According to the Ministry of Commerce and Industry (MOCI), there are around 121,000 SMEs operating in the Sultanate, accounting for around 90% of economic activity. While more than 40% of SMEs are in the retail sector, small businesses also have a significant presence in construction and contracting. As such, the ministry has identified the need to create more services to address the challenges encountered by smaller local businesses.
To this end, the MOCI has already planned a number of SME-related events in 2012. The fourth annual Small & Medium Enterprises Exhibition and Conference (SME Expo), held in February at the Oman International Exhibition Centre in Seeb, focused on the future of SMEs in the Sultanate’s economy, particularly with regard to providing employment opportunities. Attendees also stressed the need for public-private cooperation in promoting entrepreneurship, calling for labour law reforms and better integration of small businesses across the economy.

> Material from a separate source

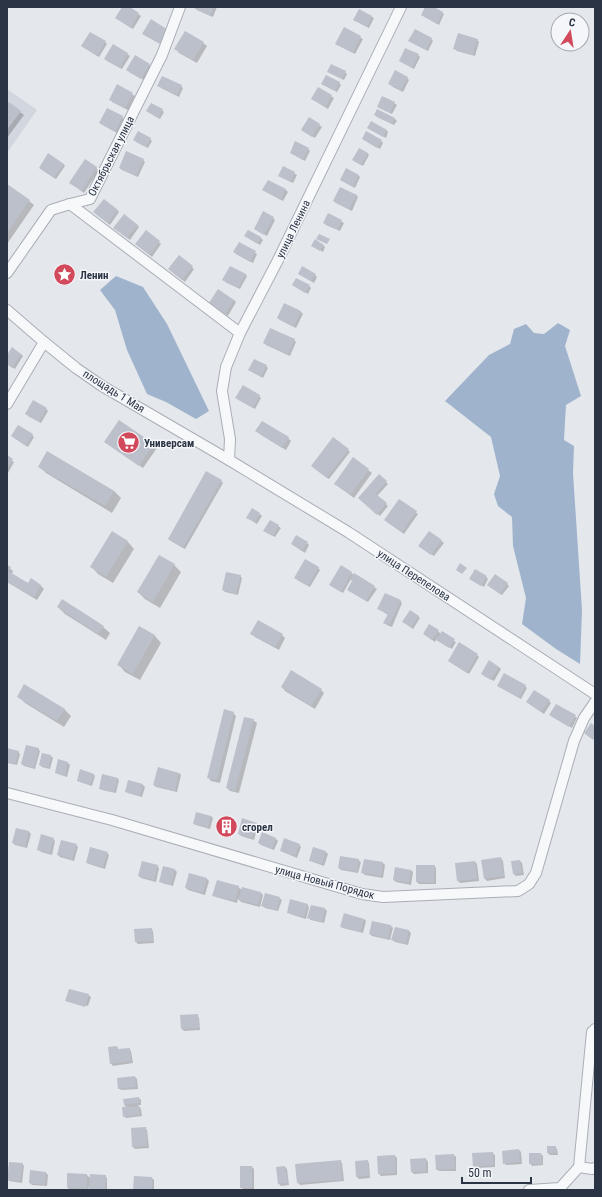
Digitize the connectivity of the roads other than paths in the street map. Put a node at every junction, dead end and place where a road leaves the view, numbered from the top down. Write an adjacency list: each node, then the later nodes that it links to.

It seems the government has begun to address some of the issues discussed at the SME Expo. At a meeting with representatives of SMEs in early April, Ali Bin Masoud Al Sunaidy, the minister of commerce and industry, announced the creation of a consultancy committee at the Directorate-General of SMEs, a division of the ministry that works to form policy on small business development.

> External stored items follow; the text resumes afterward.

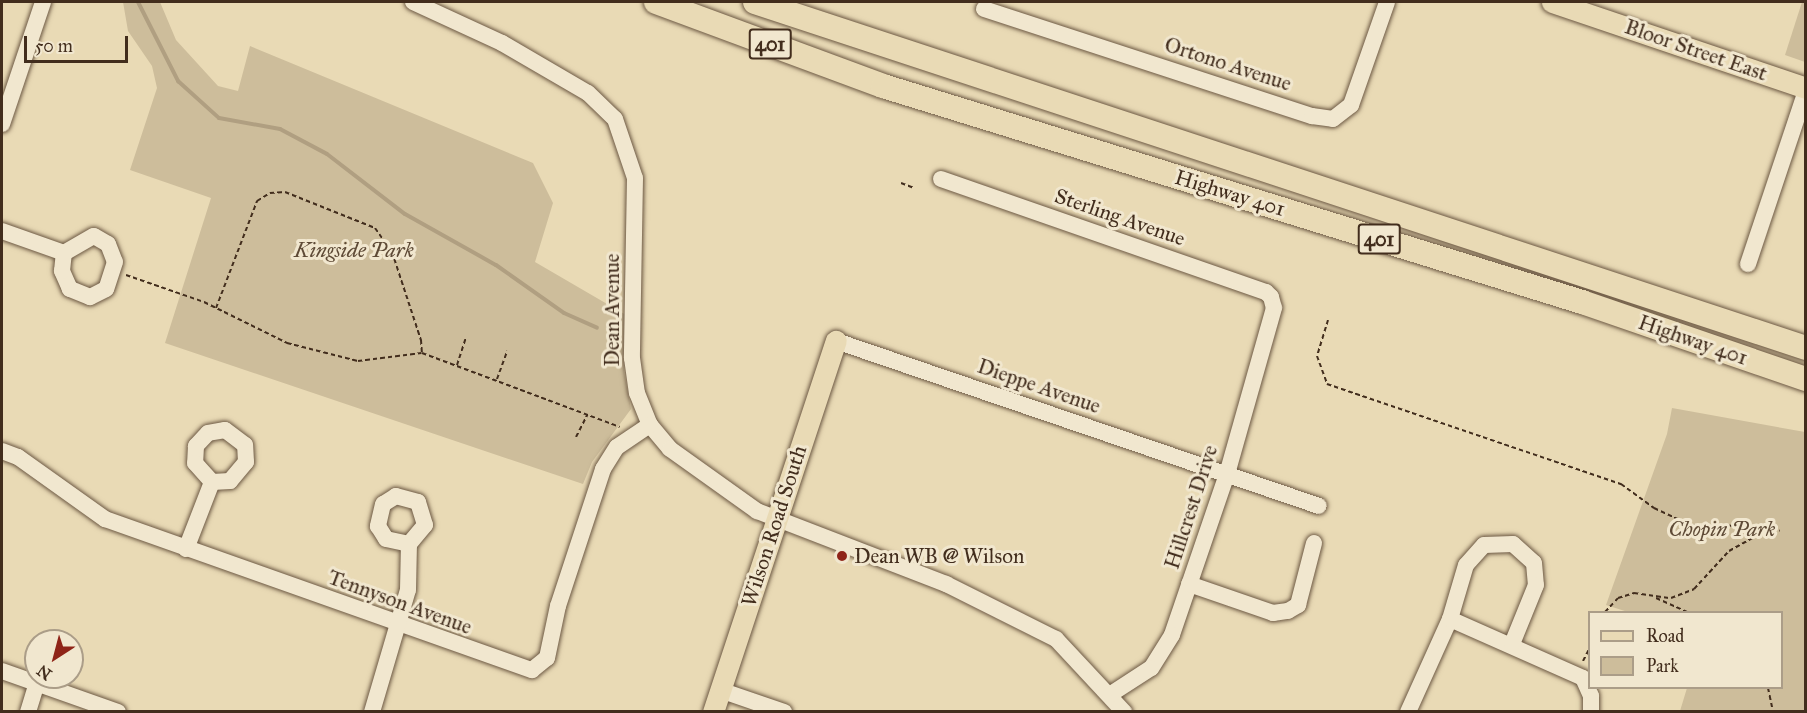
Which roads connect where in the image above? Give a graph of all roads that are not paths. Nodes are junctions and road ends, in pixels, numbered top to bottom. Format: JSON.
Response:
{"nodes":[{"id":1,"x":43,"y":2,"type":"edge"},
{"id":2,"x":413,"y":2,"type":"edge"},
{"id":3,"x":656,"y":2,"type":"edge"},
{"id":4,"x":755,"y":2,"type":"edge"},
{"id":5,"x":1387,"y":2,"type":"edge"},
{"id":6,"x":1552,"y":2,"type":"edge"},
{"id":7,"x":984,"y":9,"type":"dead end"},
{"id":8,"x":1806,"y":89,"type":"edge"},
{"id":9,"x":2,"y":124,"type":"edge"},
{"id":10,"x":941,"y":179,"type":"dead end"},
{"id":11,"x":2,"y":231,"type":"edge"},
{"id":12,"x":64,"y":253,"type":"junction"},
{"id":13,"x":1748,"y":264,"type":"dead end"},
{"id":14,"x":1274,"y":308,"type":"joint"},
{"id":15,"x":836,"y":341,"type":"joint"},
{"id":16,"x":1806,"y":348,"type":"edge"},
{"id":17,"x":1806,"y":380,"type":"edge"},
{"id":18,"x":650,"y":425,"type":"junction"},
{"id":19,"x":2,"y":451,"type":"edge"},
{"id":20,"x":1227,"y":474,"type":"junction"},
{"id":21,"x":212,"y":482,"type":"dead end"},
{"id":22,"x":1319,"y":506,"type":"dead end"},
{"id":23,"x":776,"y":519,"type":"junction"},
{"id":24,"x":1314,"y":543,"type":"dead end"},
{"id":25,"x":409,"y":544,"type":"dead end"},
{"id":26,"x":186,"y":549,"type":"junction"},
{"id":27,"x":1189,"y":584,"type":"junction"},
{"id":28,"x":1450,"y":619,"type":"junction"},
{"id":29,"x":398,"y":625,"type":"junction"},
{"id":30,"x":1512,"y":644,"type":"junction"},
{"id":31,"x":2,"y":671,"type":"edge"},
{"id":32,"x":24,"y":679,"type":"edge"},
{"id":33,"x":35,"y":689,"type":"edge"},
{"id":34,"x":54,"y":689,"type":"edge"},
{"id":35,"x":720,"y":690,"type":"junction"},
{"id":36,"x":1111,"y":694,"type":"junction"},
{"id":37,"x":28,"y":711,"type":"edge"},
{"id":38,"x":118,"y":711,"type":"edge"},
{"id":39,"x":372,"y":711,"type":"edge"},
{"id":40,"x":713,"y":711,"type":"edge"},
{"id":41,"x":784,"y":711,"type":"edge"},
{"id":42,"x":1124,"y":711,"type":"edge"},
{"id":43,"x":1408,"y":711,"type":"edge"},
{"id":44,"x":1591,"y":711,"type":"edge"}],
"edges":[{"from":1,"to":9,"type":"street"},
{"from":2,"to":18,"type":"street","name":"Dean Avenue"},
{"from":3,"to":17,"type":"highway","name":"Highway 401","number":"401"},
{"from":4,"to":16,"type":"highway","name":"Highway 401","number":"401"},
{"from":5,"to":7,"type":"street","name":"Ortono Avenue"},
{"from":6,"to":8,"type":"main road","name":"Bloor Street East"},
{"from":8,"to":13,"type":"street"},
{"from":10,"to":14,"type":"street","name":"Sterling Avenue"},
{"from":11,"to":12,"type":"street"},
{"from":12,"to":12,"type":"street"},
{"from":14,"to":20,"type":"street","name":"Hillcrest Drive"},
{"from":15,"to":20,"type":"street","name":"Dieppe Avenue"},
{"from":15,"to":23,"type":"main road","name":"Wilson Road South"},
{"from":18,"to":23,"type":"street","name":"Dean Avenue"},
{"from":18,"to":29,"type":"street","name":"Tennyson Avenue"},
{"from":19,"to":26,"type":"street","name":"Tennyson Avenue"},
{"from":20,"to":22,"type":"street","name":"Dieppe Avenue"},
{"from":20,"to":27,"type":"street","name":"Hillcrest Drive"},
{"from":21,"to":26,"type":"street"},
{"from":23,"to":35,"type":"main road","name":"Wilson Road South"},
{"from":23,"to":36,"type":"street","name":"Dean Avenue"},
{"from":24,"to":27,"type":"street"},
{"from":25,"to":29,"type":"street"},
{"from":26,"to":29,"type":"street","name":"Tennyson Avenue"},
{"from":27,"to":36,"type":"street","name":"Hillcrest Drive"},
{"from":28,"to":30,"type":"street"},
{"from":28,"to":30,"type":"street"},
{"from":28,"to":43,"type":"street"},
{"from":29,"to":39,"type":"street"},
{"from":30,"to":44,"type":"street"},
{"from":31,"to":32,"type":"street"},
{"from":33,"to":37,"type":"street"},
{"from":34,"to":38,"type":"street"},
{"from":35,"to":40,"type":"main road","name":"Wilson Road South"},
{"from":35,"to":41,"type":"street"},
{"from":36,"to":42,"type":"street","name":"Dean Avenue"}]}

Al Sunaidy said the committee would seek to provide SME owners with solutions to the problems they encounter in running their businesses. The minister also announced further plans to boost the amount of technical support necessary for SMEs, stating the ministry intends to send representatives of 50 Omani SMEs abroad for business training in 2012.
Another note of optimism for technical support of SMEs is the recent move by the Telecommunications Regulatory Authority to unblock a number of voice over internet protocol (VoIP) services. The easing of restrictions on VoIP services would benefit SMEs by driving down the cost of communications with international clients.
Private companies, banks in particular, are also getting involved. Some local private banks have begun offering new financing methods for small business owners. Oman Arab Bank, for example, launched a new initiative at the end of March with the aim of promoting SME growth. The product, called Tomouhi, which means “my ambition”, seeks to provide local businesses with financing to create a stronger private sector that will foster the development of smaller companies.
Abdul Qader Asqalan, the CEO of Oman Arab Bank, said the bank has recognised the importance of SMEs in contributing to the Sultanate’s economy. “Getting the necessary finance in time to support SMEs is the backbone for maximising the benefit from commercial opportunities,” said Ghulam Al Balushi, the head of SME Banking Services at Oman Arab Bank.
BankMuscat is also working to promote small businesses, having hosted an SME workshop at its head office in late March. The workshop focused on providing local entrepreneurs with the necessary information to address challenges in their businesses, and attendees participated in case studies to examine SME leadership and identify typical problems faced by several businesses.
According to Khalid Bin Mohammed Al Zubair, the chairman of the SME committee at the Oman Chamber of Commerce and Industry, “The SME sector is playing a key role in the country’s development, particularly in terms of self-employment opportunities. Sound leadership is the foundation of success for any business establishment. Inspiring leadership can identify challenges ahead and draw up plans to face them.”
The enthusiasm for the promotion of SME growth seems likely to continue, with the upcoming Oman Economic Forum in Muscat set to put the spotlight on local small businesses. Organised by the Ministry of Commerce and Industry, in conjunction with Al Iktissad Wal Aamal Group, the Oman Chamber of Commerce and Industry and Duqm Special Economic Zone Authority, the conference will seek to attract foreign direct investment to local businesses and to encourage the establishment and financing of small businesses in the Sultanate.
With SMEs accounting for 16% of GDP and serving as a major source of employment, it is no surprise that the government is seeking to improve business and growth strategies for local entrepreneurs. If the authorities continue to pursue this aim with the same zeal, it seems certain that small companies will continue to thrive and expand in Oman.